Berdasarkan penelusuran hukumonline, Dr Soumokil ditangkap pada 2 Desember 1963. Lalu, ia diajukan ke Mahmilub, kemudian dihukum mati. “Perkara Soumokil diputus berdasarkan Putusan Mahmilub No.1 25 April 1964,” sebut Samuel.

Kehakiman ABRI
Pada 1972, Presiden Suharto menerbitkan Keputusan yang memperjelas organisasi Mahmilub. Dalam Keppres Nomor 52 Tahun 1972 tentang Kedudukan Organisatoris Administratip dan Finansiil Mahkamah Militer Luar Biasa, Presiden Suharto menyatakan bahwa Mahmilub merupakan unsur yustisi dalam lingkungan Kehakiman Angkatan Bersenjata (KEH.ABRI), tetapi secara organisatoris, administratif dan finansial ada di bawah Departemen Pertahanan-Keamanan. 

Selain itu, Menteri Pertahanan-Keamanan dan Kehakiman ABRI diberi kewenangan untuk menyelenggarakan pembinaan dan bimbingan terhadap Mahmilub.

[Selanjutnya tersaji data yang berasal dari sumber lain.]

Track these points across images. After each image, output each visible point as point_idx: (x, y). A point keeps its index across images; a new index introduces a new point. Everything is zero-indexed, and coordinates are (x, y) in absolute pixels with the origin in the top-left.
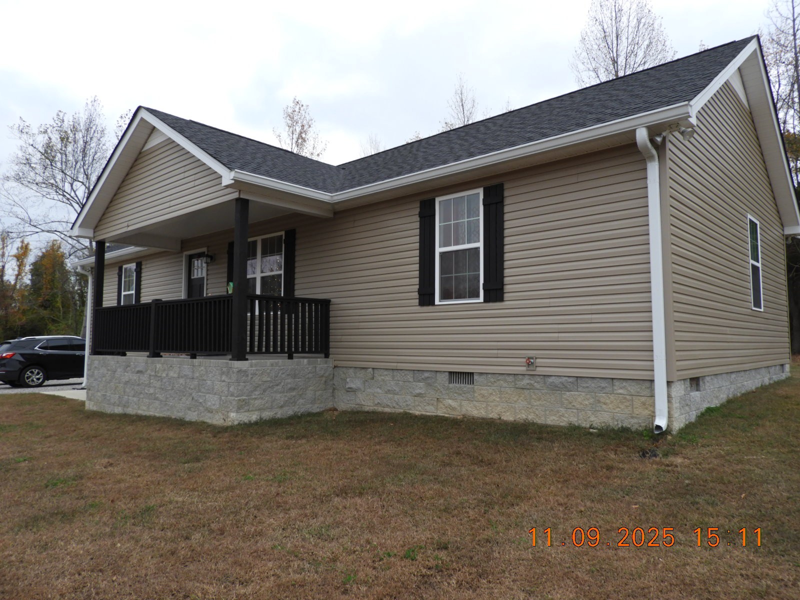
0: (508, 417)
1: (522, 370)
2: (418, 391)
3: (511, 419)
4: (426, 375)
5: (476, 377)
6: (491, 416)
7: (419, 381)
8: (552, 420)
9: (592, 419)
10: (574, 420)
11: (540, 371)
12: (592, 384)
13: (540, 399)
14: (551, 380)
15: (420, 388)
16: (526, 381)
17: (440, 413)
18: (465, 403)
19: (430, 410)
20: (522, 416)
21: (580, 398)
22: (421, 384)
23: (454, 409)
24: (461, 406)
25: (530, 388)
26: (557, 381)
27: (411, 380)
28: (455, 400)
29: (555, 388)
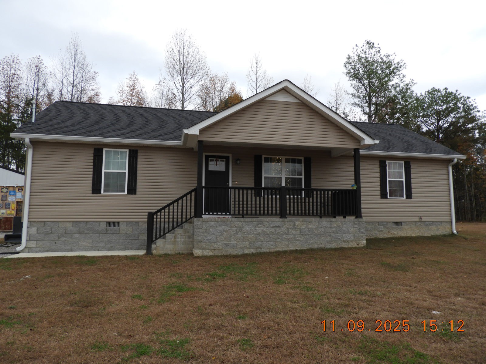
0: (413, 235)
1: (418, 220)
2: (381, 229)
3: (415, 236)
4: (384, 223)
5: (402, 223)
6: (408, 235)
7: (381, 226)
8: (426, 235)
9: (437, 233)
10: (432, 234)
11: (423, 220)
12: (436, 223)
13: (423, 229)
14: (426, 223)
15: (382, 228)
16: (419, 224)
17: (389, 236)
18: (399, 232)
19: (386, 236)
20: (418, 234)
21: (434, 227)
22: (382, 227)
23: (395, 234)
24: (398, 233)
25: (420, 226)
26: (428, 223)
27: (377, 225)
28: (395, 231)
29: (427, 225)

Pembinaan dan bimbingan ini harus dilakukan berdasarkan hukum yang berlaku dan menghormati asas peradilan bebas. Aturan ini dapat ditemukan di Pasal 2 Keppres tersebut.

Sedangkan Pasal 3 mengatur mengenai biaya peradilan di Mahmilub. “Biaya peradilan dalam Mahmilub dibebankan kepada Departemen Pertahanan-Keamanan dan Anggaran khusus Kehakiman ABRI,” demikian bunyi ketentuan tersebut.

Pasca Keppres Nomor 52 Tahun 1972, Hukumonline tidak lagi menemukan aturan hukum setingkat undang-undang atau peraturan pemerintah yang berkaitan dengan Mahmilub.